Should you be building an index in the background you cannot rename or drop the collection. These operations will block until the index creation is finished. This is equally the case with foreground indexing.

Performance:

Background index creation might be slower than the "foreground" index creation and require more RAM. Under a write heavy load (specifically many remove, update or replace operations), the background index creation needs to keep a list of removed documents in RAM. This might become unsustainable if this list grows to tens of millions of entries.

Building an index is always a write heavy operation (internally), it is always a good idea to build indexes during times with less load.

Troubleshooting

When in doubt about whether and which indexes will be used for executing a given C8QL query, click the Explain button in the web interface in the Queries view or use the explain() method for the statement as follows (from the GDNShell):

var query = "FOR doc IN collection FILTER doc.value > 42 RETURN doc";
var stmt = _createStatement(query);
stmt.explain();

The explain() command will return a detailed JSON representation of the query's execution plan. The JSON explain output is intended to be used by code. To get a human-readable and much more compact explanation of the query, there is an explainer tool:

var query = "FOR doc IN collection FILTER doc.value > 42 RETURN doc";
require("@c8db_db/c8ql/explainer").explain(query);

If any of the explain methods shows that a query is not using indexes, the following steps may help:

  • check if the attribute names in the query are correctly spelled. In a schema-free database, documents in the same collection can have varying structures. There is no such thing as a non-existing attribute error. A query that refers to attribute names not present in any of the documents will not return an error, and obviously will not benefit from indexes.

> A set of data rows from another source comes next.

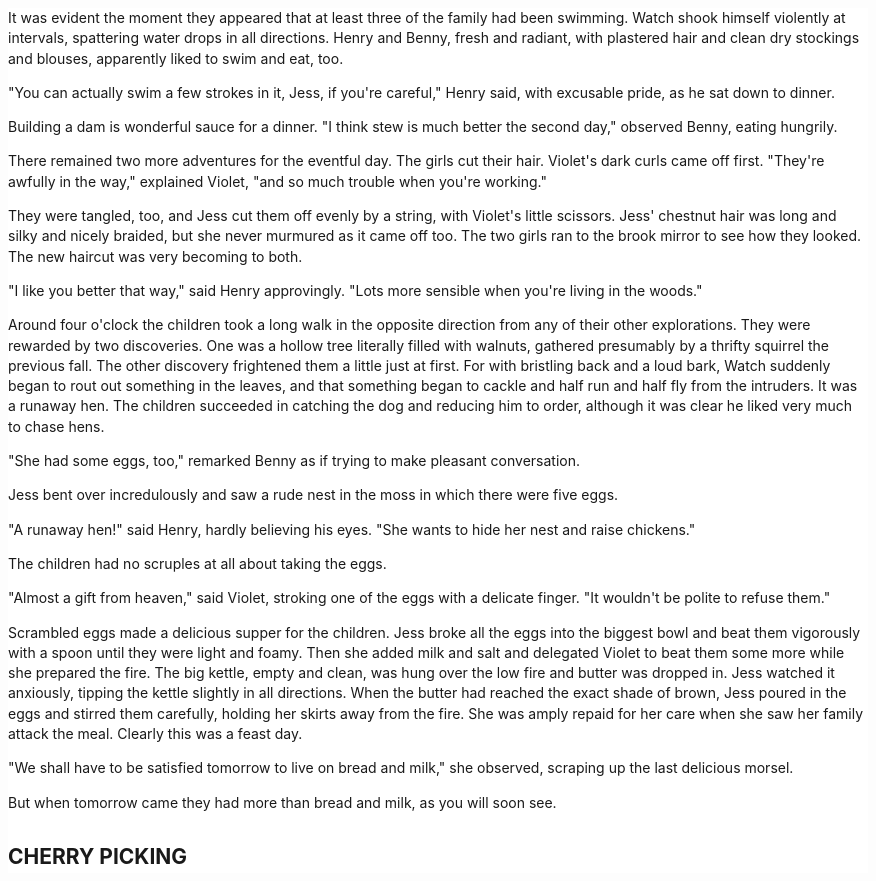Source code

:It was evident the moment they appeared that at least three of the family had been swimming. Watch shook himself violently at intervals, spattering water drops in all directions. Henry and Benny, fresh and radiant, with plastered hair and clean dry stockings and blouses, apparently liked to swim and eat, too.

"You can actually swim a few strokes in it, Jess, if you're careful," Henry said, with excusable pride, as he sat down to dinner.

Building a dam is wonderful sauce for a dinner. "I think stew is much better the second day," observed Benny, eating hungrily.

There remained two more adventures for the eventful day. The girls cut their hair. Violet's dark curls came off first. "They're awfully in the way," explained Violet, "and so much trouble when you're working."

They were tangled, too, and Jess cut them off evenly by a string, with Violet's little scissors. Jess' chestnut hair was long and silky and nicely braided, but she never murmured as it came off too. The two girls ran to the brook mirror to see how they looked. The new haircut was very becoming to both.

"I like you better that way," said Henry approvingly. "Lots more sensible when you're living in the woods."

Around four o'clock the children took a long walk in the opposite direction from any of their other explorations. They were rewarded by two discoveries. One was a hollow tree literally filled with walnuts, gathered presumably by a thrifty squirrel the previous fall. The other discovery frightened them a little just at first. For with bristling back and a loud bark, Watch suddenly began to rout out something in the leaves, and that something began to cackle and half run and half fly from the intruders. It was a runaway hen. The children succeeded in catching the dog and reducing him to order, although it was clear he liked very much to chase hens.

"She had some eggs, too," remarked Benny as if trying to make pleasant conversation.

Jess bent over incredulously and saw a rude nest in the moss in which there were five eggs.

"A runaway hen!" said Henry, hardly believing his eyes. "She wants to hide her nest and raise chickens."

The children had no scruples at all about taking the eggs.

"Almost a gift from heaven," said Violet, stroking one of the eggs with a delicate finger. "It wouldn't be polite to refuse them."

Scrambled eggs made a delicious supper for the children. Jess broke all the eggs into the biggest bowl and beat them vigorously with a spoon until they were light and foamy. Then she added milk and salt and delegated Violet to beat them some more while she prepared the fire. The big kettle, empty and clean, was hung over the low fire and butter was dropped in. Jess watched it anxiously, tipping the kettle slightly in all directions. When the butter had reached the exact shade of brown, Jess poured in the eggs and stirred them carefully, holding her skirts away from the fire. She was amply repaid for her care when she saw her family attack the meal. Clearly this was a feast day.

"We shall have to be satisfied tomorrow to live on bread and milk," she observed, scraping up the last delicious morsel.

But when tomorrow came they had more than bread and milk, as you will soon see.


## CHERRY PICKING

  • check the return value of the getIndexes() method for the collections used in the query and validate that indexes are actually present on the attributes used in the query's filter conditions.

  • if indexes are present but not used by the query, the indexes may have the wrong type. For example, a hash index will only be used for equality comparisons (i.e. ==) but not for other comparison types such as <, <=, >, >=. Additionally hash indexes will only be used if all of the index attributes are used in the query's FILTER conditions. A skiplist index will only be used if at least its first attribute is used in a FILTER condition. If additionally of the skiplist index attributes are specified in the query (from left-to-right), they may also be used and allow to filter more documents.

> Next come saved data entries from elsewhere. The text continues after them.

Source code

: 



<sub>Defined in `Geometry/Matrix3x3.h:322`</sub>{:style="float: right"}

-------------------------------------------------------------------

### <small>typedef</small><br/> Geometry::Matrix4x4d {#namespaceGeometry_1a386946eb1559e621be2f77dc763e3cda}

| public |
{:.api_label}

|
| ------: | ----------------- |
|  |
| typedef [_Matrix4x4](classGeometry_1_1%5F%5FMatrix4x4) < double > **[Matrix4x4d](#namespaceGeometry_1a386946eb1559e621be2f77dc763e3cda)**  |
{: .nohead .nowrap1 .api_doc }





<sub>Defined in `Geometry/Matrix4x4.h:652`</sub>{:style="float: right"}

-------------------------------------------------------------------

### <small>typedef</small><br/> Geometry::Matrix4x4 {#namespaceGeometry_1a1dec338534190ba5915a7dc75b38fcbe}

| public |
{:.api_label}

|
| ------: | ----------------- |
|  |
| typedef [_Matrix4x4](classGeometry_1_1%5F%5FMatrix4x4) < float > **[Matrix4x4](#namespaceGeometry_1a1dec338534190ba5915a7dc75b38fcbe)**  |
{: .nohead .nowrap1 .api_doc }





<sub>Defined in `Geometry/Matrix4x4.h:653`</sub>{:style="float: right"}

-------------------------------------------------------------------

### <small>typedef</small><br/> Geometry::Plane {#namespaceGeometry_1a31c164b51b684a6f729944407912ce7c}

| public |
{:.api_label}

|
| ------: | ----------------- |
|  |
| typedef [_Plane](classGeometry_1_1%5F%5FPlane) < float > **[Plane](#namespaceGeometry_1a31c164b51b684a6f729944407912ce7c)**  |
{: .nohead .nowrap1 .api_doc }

  • using indexed attributes as function parameters or in arbitrary expressions will likely lead to the index on the attribute not being used. For example, the following queries will not use an index on value:

      FOR doc IN collection FILTER TO_NUMBER(doc.value) == 42 RETURN doc
      FOR doc IN collection FILTER doc.value - 1 == 42 RETURN doc

In these cases the queries should be rewritten so that only the index attribute is present on one side of the operator, or additional filters and indexes should be used to restrict the amount of documents otherwise.

  • certain C8QL functions such as WITHIN() or FULLTEXT() do utilize indexes internally, but their use is not mentioned in the query explanation for functions in general. These functions will raise query errors (at runtime) if no suitable index is present for the collection in question.

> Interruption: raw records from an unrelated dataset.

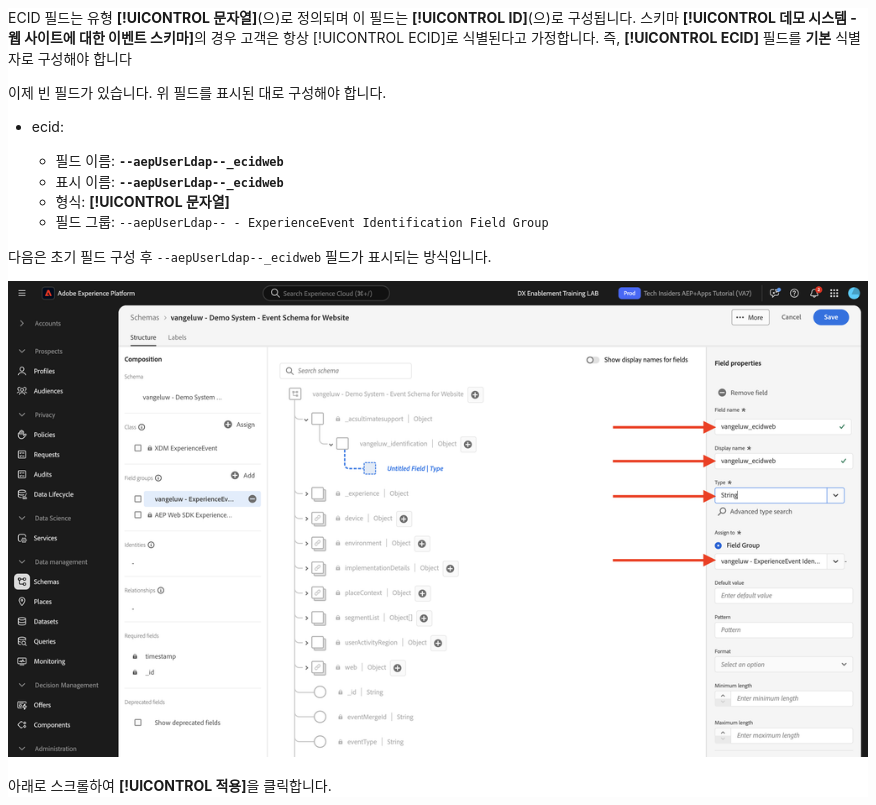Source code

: ECID 필드는 유형 **[!UICONTROL 문자열]**(으)로 정의되며 이 필드는 **[!UICONTROL ID]**(으)로 구성됩니다. 스키마 **[!UICONTROL 데모 시스템 - 웹 사이트에 대한 이벤트 스키마]**&#x200B;의 경우 고객은 항상 [!UICONTROL ECID]로 식별된다고 가정합니다. 즉, **[!UICONTROL ECID]** 필드를 **기본** 식별자로 구성해야 합니다

이제 빈 필드가 있습니다. 위 필드를 표시된 대로 구성해야 합니다.

- ecid:

   - 필드 이름: **`--aepUserLdap--_ecidweb`**
   - 표시 이름: **`--aepUserLdap--_ecidweb`**
   - 형식: **[!UICONTROL 문자열]**
   - 필드 그룹: `--aepUserLdap-- - ExperienceEvent Identification Field Group`

다음은 초기 필드 구성 후 `--aepUserLdap--_ecidweb` 필드가 표시되는 방식입니다.

![데이터 수집](./images/ecidfieldee.png)

아래로 스크롤하여 **[!UICONTROL 적용]**&#x200B;을 클릭합니다.
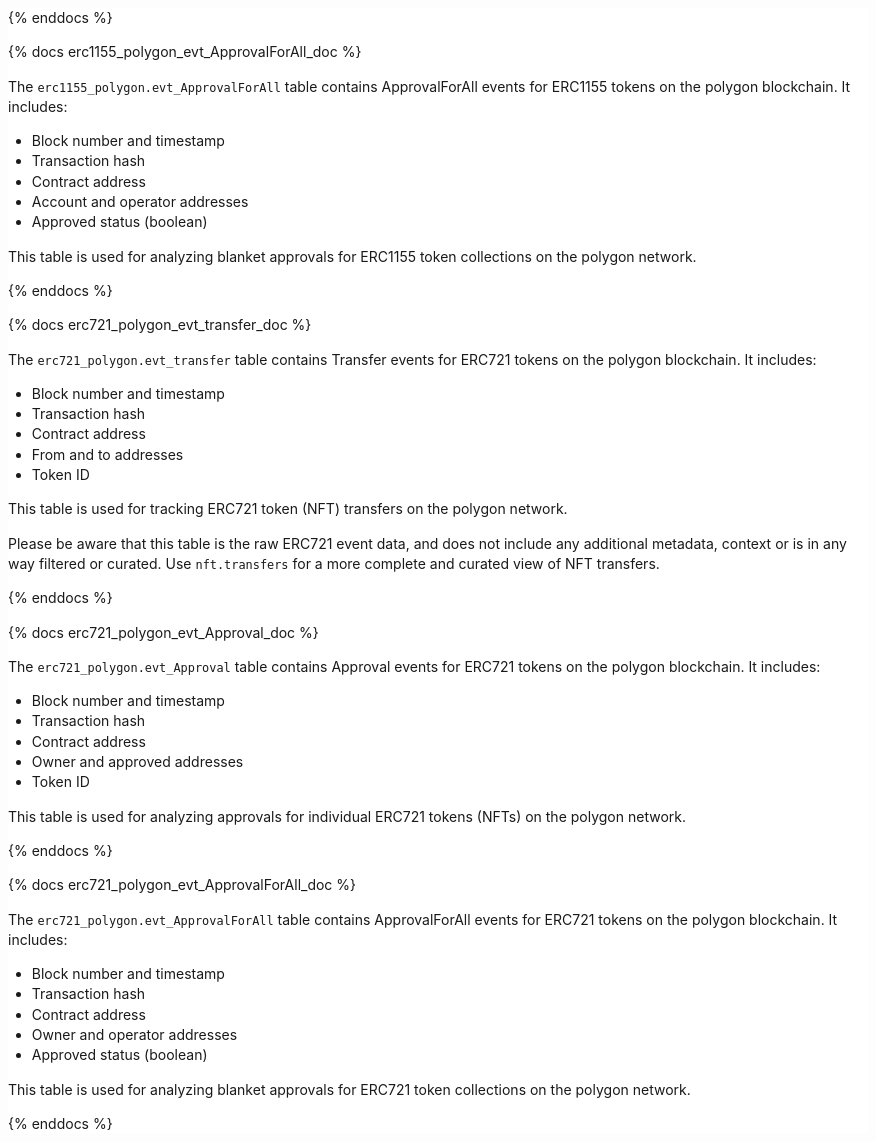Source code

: {% enddocs %}

{% docs erc1155_polygon_evt_ApprovalForAll_doc %}

The `erc1155_polygon.evt_ApprovalForAll` table contains ApprovalForAll events for ERC1155 tokens on the polygon blockchain. It includes:

- Block number and timestamp
- Transaction hash
- Contract address
- Account and operator addresses
- Approved status (boolean)

This table is used for analyzing blanket approvals for ERC1155 token collections on the polygon network.

{% enddocs %}

{% docs erc721_polygon_evt_transfer_doc %}

The `erc721_polygon.evt_transfer` table contains Transfer events for ERC721 tokens on the polygon blockchain. It includes:

- Block number and timestamp
- Transaction hash
- Contract address
- From and to addresses
- Token ID

This table is used for tracking ERC721 token (NFT) transfers on the polygon network.

Please be aware that this table is the raw ERC721 event data, and does not include any additional metadata, context or is in any way filtered or curated. Use `nft.transfers` for a more complete and curated view of NFT transfers.

{% enddocs %}

{% docs erc721_polygon_evt_Approval_doc %}

The `erc721_polygon.evt_Approval` table contains Approval events for ERC721 tokens on the polygon blockchain. It includes:

- Block number and timestamp
- Transaction hash
- Contract address
- Owner and approved addresses
- Token ID

This table is used for analyzing approvals for individual ERC721 tokens (NFTs) on the polygon network.

{% enddocs %}

{% docs erc721_polygon_evt_ApprovalForAll_doc %}

The `erc721_polygon.evt_ApprovalForAll` table contains ApprovalForAll events for ERC721 tokens on the polygon blockchain. It includes:

- Block number and timestamp
- Transaction hash
- Contract address
- Owner and operator addresses
- Approved status (boolean)

This table is used for analyzing blanket approvals for ERC721 token collections on the polygon network.

{% enddocs %}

  • the query optimizer will in general pick one index per collection in a query. It can pick more than one index per collection if the FILTER condition contains multiple branches combined with logical OR. For example, the following queries can use indexes:

      FOR doc IN collection FILTER doc.value1 == 42 || doc.value1 == 23 RETURN doc
      FOR doc IN collection FILTER doc.value1 == 42 || doc.value2 == 23 RETURN doc
      FOR doc IN collection FILTER doc.value1 < 42 || doc.value2 > 23 RETURN doc

The two ORs in the first query will be converted to an IN list, and if there is a suitable index on value1, it will be used. The second query requires two separate indexes on value1 and value2 and will use them if present. The third query can use the indexes on value1 and value2 when they are sorted.